>>>

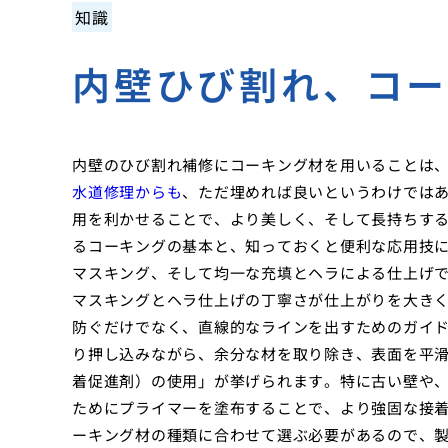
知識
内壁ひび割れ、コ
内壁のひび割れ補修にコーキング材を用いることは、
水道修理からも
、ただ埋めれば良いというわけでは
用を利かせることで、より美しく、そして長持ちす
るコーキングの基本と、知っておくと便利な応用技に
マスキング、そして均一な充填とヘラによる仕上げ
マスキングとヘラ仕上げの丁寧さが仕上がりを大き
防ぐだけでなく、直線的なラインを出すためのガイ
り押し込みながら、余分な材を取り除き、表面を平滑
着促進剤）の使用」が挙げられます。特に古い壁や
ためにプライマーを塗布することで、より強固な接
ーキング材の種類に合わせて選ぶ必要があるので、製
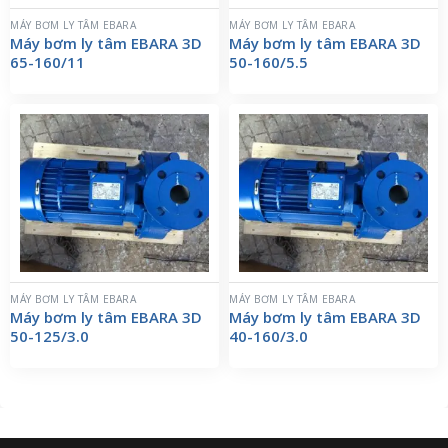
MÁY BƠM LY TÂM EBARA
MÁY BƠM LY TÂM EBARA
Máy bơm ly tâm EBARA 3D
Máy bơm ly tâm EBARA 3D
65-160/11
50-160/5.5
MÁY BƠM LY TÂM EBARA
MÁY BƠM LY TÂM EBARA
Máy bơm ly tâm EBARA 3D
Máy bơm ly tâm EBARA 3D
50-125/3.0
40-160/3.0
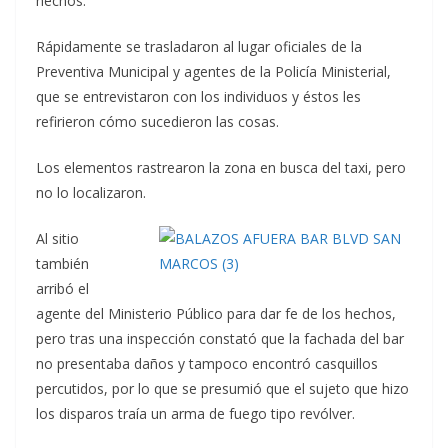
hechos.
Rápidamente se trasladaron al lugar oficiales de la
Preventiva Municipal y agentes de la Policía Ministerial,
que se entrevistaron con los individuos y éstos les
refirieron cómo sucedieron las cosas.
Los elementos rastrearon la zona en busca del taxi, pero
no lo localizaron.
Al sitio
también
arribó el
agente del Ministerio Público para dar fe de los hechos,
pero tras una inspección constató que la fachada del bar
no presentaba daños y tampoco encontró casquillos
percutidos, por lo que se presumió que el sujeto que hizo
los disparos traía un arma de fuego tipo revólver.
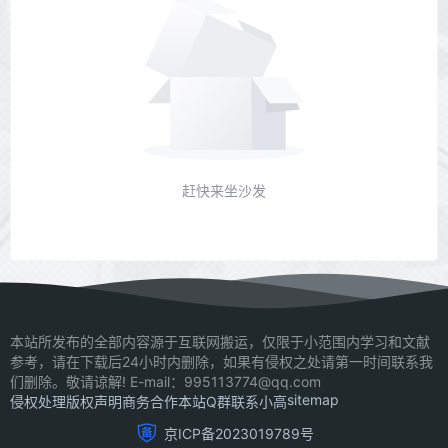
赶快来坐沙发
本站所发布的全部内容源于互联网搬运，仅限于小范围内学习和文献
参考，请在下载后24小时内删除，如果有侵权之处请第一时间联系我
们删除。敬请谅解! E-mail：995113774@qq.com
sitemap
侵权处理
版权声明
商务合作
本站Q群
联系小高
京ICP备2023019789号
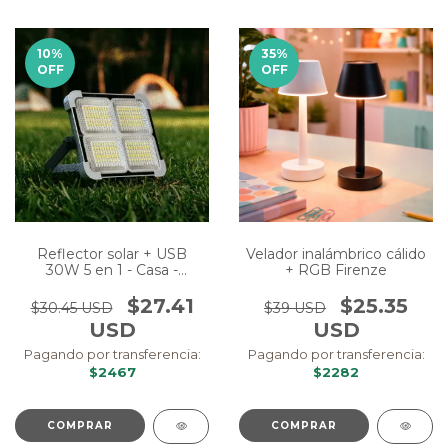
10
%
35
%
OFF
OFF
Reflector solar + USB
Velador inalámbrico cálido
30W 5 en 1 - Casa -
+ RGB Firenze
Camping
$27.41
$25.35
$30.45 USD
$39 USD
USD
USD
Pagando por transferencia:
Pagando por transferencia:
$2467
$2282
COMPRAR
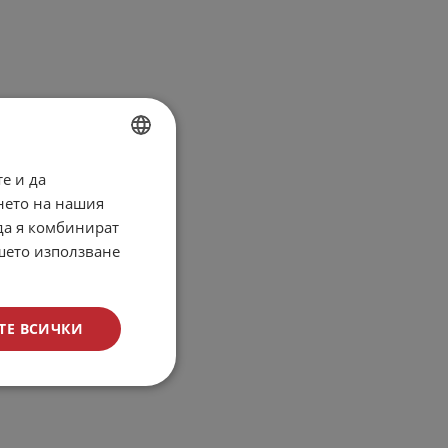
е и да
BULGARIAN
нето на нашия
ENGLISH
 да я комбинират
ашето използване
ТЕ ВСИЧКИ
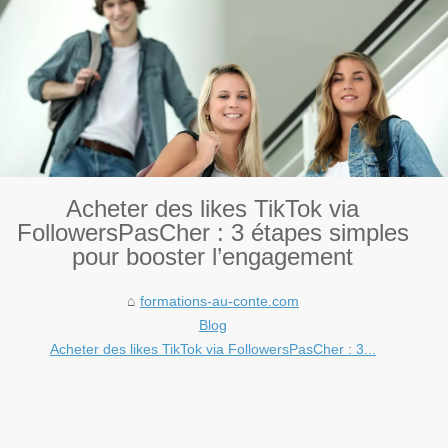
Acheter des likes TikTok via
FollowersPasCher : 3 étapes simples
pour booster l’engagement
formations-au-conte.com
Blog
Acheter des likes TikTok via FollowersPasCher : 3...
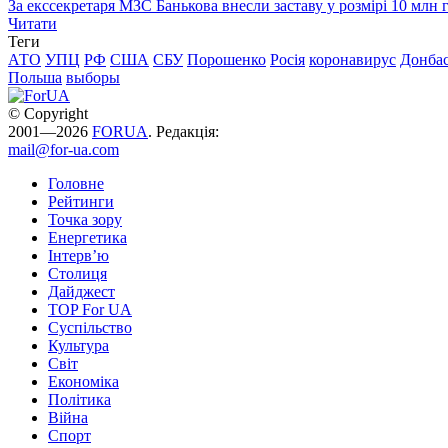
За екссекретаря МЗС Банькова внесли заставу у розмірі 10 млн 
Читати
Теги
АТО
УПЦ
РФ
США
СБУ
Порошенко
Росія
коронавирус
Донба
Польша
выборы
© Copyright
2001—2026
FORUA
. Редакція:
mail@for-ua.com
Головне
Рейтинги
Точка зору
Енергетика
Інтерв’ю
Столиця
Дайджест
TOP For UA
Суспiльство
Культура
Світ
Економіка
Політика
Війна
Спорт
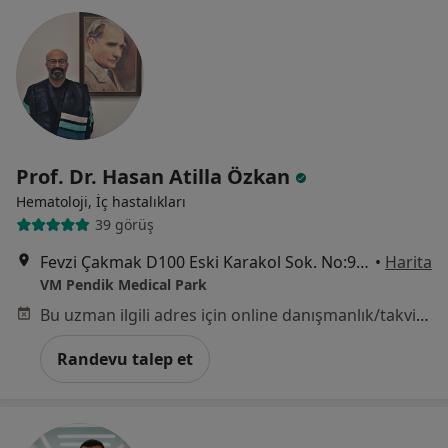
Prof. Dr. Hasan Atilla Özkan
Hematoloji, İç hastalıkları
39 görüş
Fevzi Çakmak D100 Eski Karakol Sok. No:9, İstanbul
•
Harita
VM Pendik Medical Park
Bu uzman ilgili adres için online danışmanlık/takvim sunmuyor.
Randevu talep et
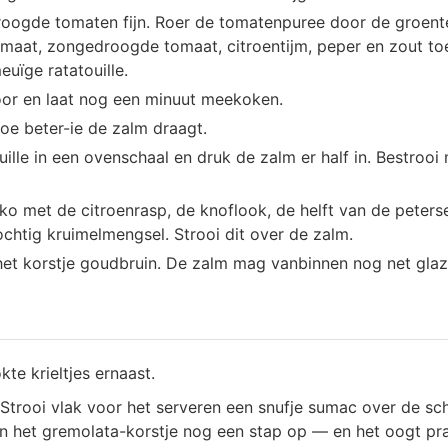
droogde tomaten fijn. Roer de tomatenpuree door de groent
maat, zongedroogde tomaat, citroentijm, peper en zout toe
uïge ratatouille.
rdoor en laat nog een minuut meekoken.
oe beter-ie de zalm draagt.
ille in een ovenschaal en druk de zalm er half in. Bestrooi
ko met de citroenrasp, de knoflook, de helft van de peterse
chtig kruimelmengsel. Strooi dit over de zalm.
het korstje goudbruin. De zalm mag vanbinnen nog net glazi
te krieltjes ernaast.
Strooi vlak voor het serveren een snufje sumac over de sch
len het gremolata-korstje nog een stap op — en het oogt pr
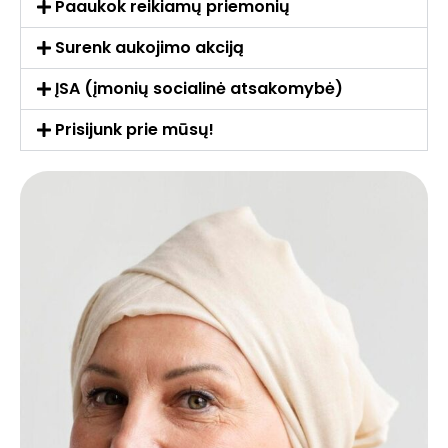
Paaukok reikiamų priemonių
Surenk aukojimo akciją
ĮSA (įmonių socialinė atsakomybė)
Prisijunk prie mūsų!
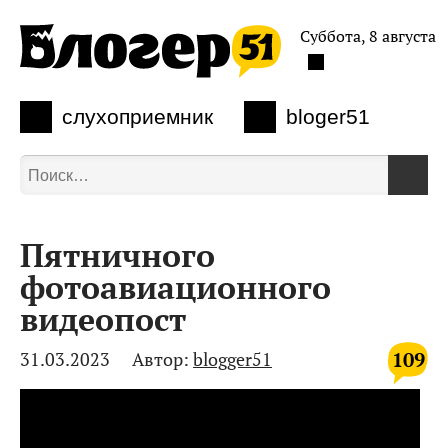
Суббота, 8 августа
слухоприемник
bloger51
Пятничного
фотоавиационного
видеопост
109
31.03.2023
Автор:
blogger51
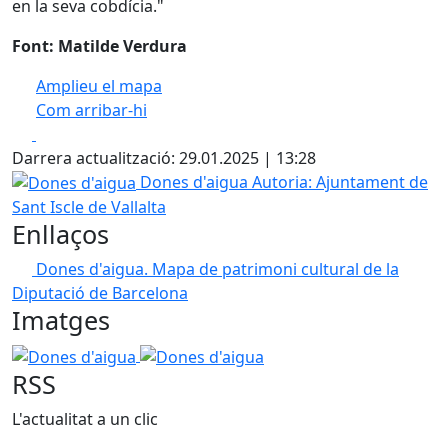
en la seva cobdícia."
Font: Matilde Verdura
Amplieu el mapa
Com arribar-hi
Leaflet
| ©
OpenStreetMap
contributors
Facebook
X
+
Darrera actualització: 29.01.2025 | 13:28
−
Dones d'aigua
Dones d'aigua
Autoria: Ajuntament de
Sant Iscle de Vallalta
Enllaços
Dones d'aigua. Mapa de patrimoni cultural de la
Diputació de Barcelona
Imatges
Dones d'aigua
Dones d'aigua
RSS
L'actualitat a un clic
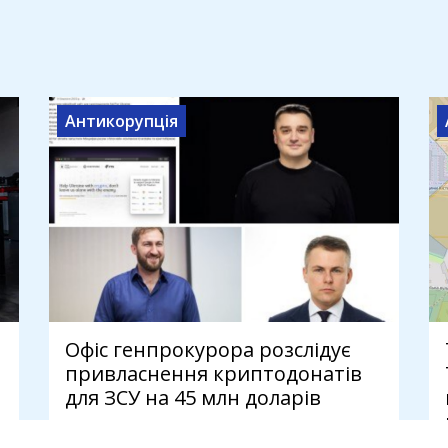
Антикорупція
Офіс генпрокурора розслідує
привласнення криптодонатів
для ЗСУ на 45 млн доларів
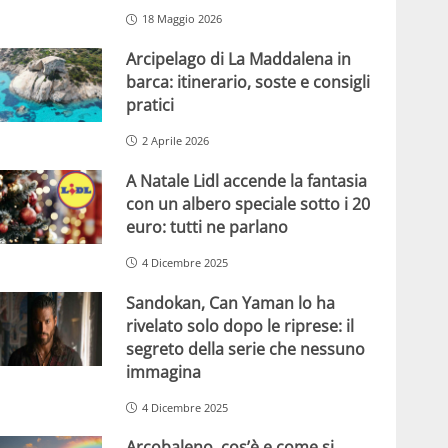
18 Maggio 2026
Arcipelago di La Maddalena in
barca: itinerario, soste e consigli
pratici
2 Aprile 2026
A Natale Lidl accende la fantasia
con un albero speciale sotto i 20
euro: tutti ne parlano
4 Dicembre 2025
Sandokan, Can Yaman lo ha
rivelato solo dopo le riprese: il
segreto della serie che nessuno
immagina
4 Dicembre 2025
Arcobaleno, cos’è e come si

<<<

*DIRECTIONS*
List every line above that contains the string "likes", copying each one in full.

*RESPONSE AREA*
Acheter des likes TikTok via
Acheter des likes TikTok via FollowersPasCher : 3...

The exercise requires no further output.